Lorca, o amor obscuro

Lá longe, na Rússia do czar, estava Dostoievski encostado ao paredão, as armas do esquadrão de fuzilamento apontadas ao seu peito. A sórdida morte, sorriso manhoso, espreitava das nuvens. Tinha, no Portugal monárquico, Camilo Castelo Branco acabado de escrever em folhetim Maria! Não Me Mates Que Sou Tua Mãe!

Eis a diferença, a grande Rússia é trágica, o pequeno Portugal é folhetinesco e anedótico. E, todavia, mesmo na tragédia há redenção: um enviado especial do czar entra no último minuto, como nos devastadores e geniais filmes mudos de D.W. Griffith, e resgata Dostoievski da morte: pena comutada num gelado exílio na Sibéria.

Vejamos, as espingardas da Falange, começara há dias a sublevação de Franco contra a República, estão apontadas ao peito – ou foi às costas? – de Federico Garcia Lorca. Haverá resgate, um salvamento hollywoodiano de último minuto?

O que fazia Lorca em Granada? De que amor obscuro – esses “oscuros amores”, que cantou em soneto – se escondia ou clandestinamente buscava? A 18 de Julho de 1936, escreve, e não sabe que escreve a sua última carta, a um jovem amante de 17 anos, que deixou em Madrid. Aconselha-o a não enfrentar o pai conservador, que saiba desmentir as “calúnias” com gentileza e, na linha da raça flamenca, seja capaz, com graça e alegria, de travar até um comboio.

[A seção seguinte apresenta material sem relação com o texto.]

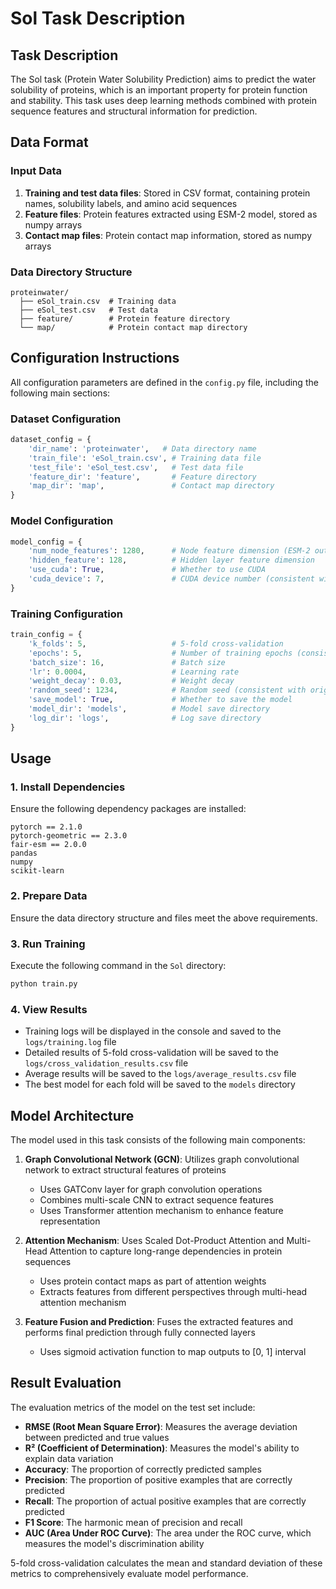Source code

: # Sol Task Description

## Task Description

The Sol task (Protein Water Solubility Prediction) aims to predict the water solubility of proteins, which is an important property for protein function and stability. This task uses deep learning methods combined with protein sequence features and structural information for prediction.

## Data Format

### Input Data

1. **Training and test data files**: Stored in CSV format, containing protein names, solubility labels, and amino acid sequences
2. **Feature files**: Protein features extracted using ESM-2 model, stored as numpy arrays
3. **Contact map files**: Protein contact map information, stored as numpy arrays

### Data Directory Structure

```
proteinwater/
  ├── eSol_train.csv  # Training data
  ├── eSol_test.csv   # Test data
  ├── feature/        # Protein feature directory
  └── map/            # Protein contact map directory
```

## Configuration Instructions

All configuration parameters are defined in the `config.py` file, including the following main sections:

### Dataset Configuration
```python
dataset_config = {
    'dir_name': 'proteinwater',   # Data directory name
    'train_file': 'eSol_train.csv', # Training data file
    'test_file': 'eSol_test.csv',   # Test data file
    'feature_dir': 'feature',       # Feature directory
    'map_dir': 'map',               # Contact map directory
}
```

### Model Configuration
```python
model_config = {
    'num_node_features': 1280,      # Node feature dimension (ESM-2 output dimension)
    'hidden_feature': 128,          # Hidden layer feature dimension
    'use_cuda': True,               # Whether to use CUDA
    'cuda_device': 7,               # CUDA device number (consistent with original code)
}
```

### Training Configuration
```python
train_config = {
    'k_folds': 5,                   # 5-fold cross-validation
    'epochs': 5,                    # Number of training epochs (consistent with original code)
    'batch_size': 16,               # Batch size
    'lr': 0.0004,                   # Learning rate
    'weight_decay': 0.03,           # Weight decay
    'random_seed': 1234,            # Random seed (consistent with original code)
    'save_model': True,             # Whether to save the model
    'model_dir': 'models',          # Model save directory
    'log_dir': 'logs',              # Log save directory
}
```

## Usage

### 1. Install Dependencies

Ensure the following dependency packages are installed:
```
pytorch == 2.1.0
pytorch-geometric == 2.3.0
fair-esm == 2.0.0
pandas
numpy
scikit-learn
```

### 2. Prepare Data

Ensure the data directory structure and files meet the above requirements.

### 3. Run Training

Execute the following command in the `Sol` directory:
```bash
python train.py
```

### 4. View Results

- Training logs will be displayed in the console and saved to the `logs/training.log` file
- Detailed results of 5-fold cross-validation will be saved to the `logs/cross_validation_results.csv` file
- Average results will be saved to the `logs/average_results.csv` file
- The best model for each fold will be saved to the `models` directory

## Model Architecture

The model used in this task consists of the following main components:

1. **Graph Convolutional Network (GCN)**: Utilizes graph convolutional network to extract structural features of proteins
   - Uses GATConv layer for graph convolution operations
   - Combines multi-scale CNN to extract sequence features
   - Uses Transformer attention mechanism to enhance feature representation

2. **Attention Mechanism**: Uses Scaled Dot-Product Attention and Multi-Head Attention to capture long-range dependencies in protein sequences
   - Uses protein contact maps as part of attention weights
   - Extracts features from different perspectives through multi-head attention mechanism

3. **Feature Fusion and Prediction**: Fuses the extracted features and performs final prediction through fully connected layers
   - Uses sigmoid activation function to map outputs to [0, 1] interval

## Result Evaluation

The evaluation metrics of the model on the test set include:

- **RMSE (Root Mean Square Error)**: Measures the average deviation between predicted and true values
- **R² (Coefficient of Determination)**: Measures the model's ability to explain data variation
- **Accuracy**: The proportion of correctly predicted samples
- **Precision**: The proportion of positive examples that are correctly predicted
- **Recall**: The proportion of actual positive examples that are correctly predicted
- **F1 Score**: The harmonic mean of precision and recall
- **AUC (Area Under ROC Curve)**: The area under the ROC curve, which measures the model's discrimination ability

5-fold cross-validation calculates the mean and standard deviation of these metrics to comprehensively evaluate model performance.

Juan Ramírez de Lucas, o juvenilíssimo amante de Lorca, era uma paixão recente. E talvez a vinda a Granada do poeta fosse a antecâmara de uma fuga para o México, mas que deveria esperar pelos 18 anos do jovem. E talvez não ou pelo menos não só.

Já velho, 69 anos depois, Juan Ramirez procurou o reformado director da casa-museu de Lorca e, afirmando-se admirador do poeta, mas ocultando a intensa e tão breve paixão, quis saber se, em Granada, no fatídico Verão de 1936, Lorca lá se encontrara com outro jovem, Eduardo Rodriguez Valdevieso. O director contou-lhe tudo, de como o poeta e o jovem bancário eram amantes há alguns anos e das cartas que o museu guardava.

Foi esse o Lorca que os falangistas foram buscar, de assalto, a casa de Luis Rosales, um direitista conservador que o acolhera e protegia. A lenda fala de tortura, mas a investigação histórica baseada nos relatos de quem o viu, fala de um Lorca cativo, absorto, agarrado obsessivamente ao seu cigarro, sem interrogatórios, por não pertencer a nenhum partido ou sindicato.

E há outra lenda, porventura indestrinçável. Lorca e Primo de Rivera, o ideólogo e fundador da fascista Falange, teriam sido amigos. Encontravam-se em Madrid a cada sexta-feira. Para jantar? Ou, como Lorca terá contado a Gabriel Celaya, percorriam Madrid, conversando num táxi de cortinas corridas para não porem em causa a reputação política de cada um? A especulação erótica é um delírio, mas o interesse comum pela poesia – tanto que Rivera dizia que Lorca seria o poeta da Falange – pode ter forjado essa amizade improbabilíssima. O táxi de cortinas corridas é, certamente, uma transfiguração do imaginário lorquiano.

Seja como for, são agora 4:45 da madrugada do dia 18 de Agosto de 1936 e, no ignorado caminho de Víznar a Alfacar, as armas dos falangistas estão apontadas ao peito de Lorca. A quem apontam? A um inimigo político ou a um poeta que sabem ser maricón e por isso querem matar? E será verdade que, numa ironia torpe, o mandaram pôr de costas? E quem deu, cego por que ódio, a ordem da execução criminosa?

No ano seguinte, no jornal fascista Unidad, Luis Hurtado, um falangista, escrevia: “À Espanha Imperial, assassinaram lhe o seu melhor poeta.”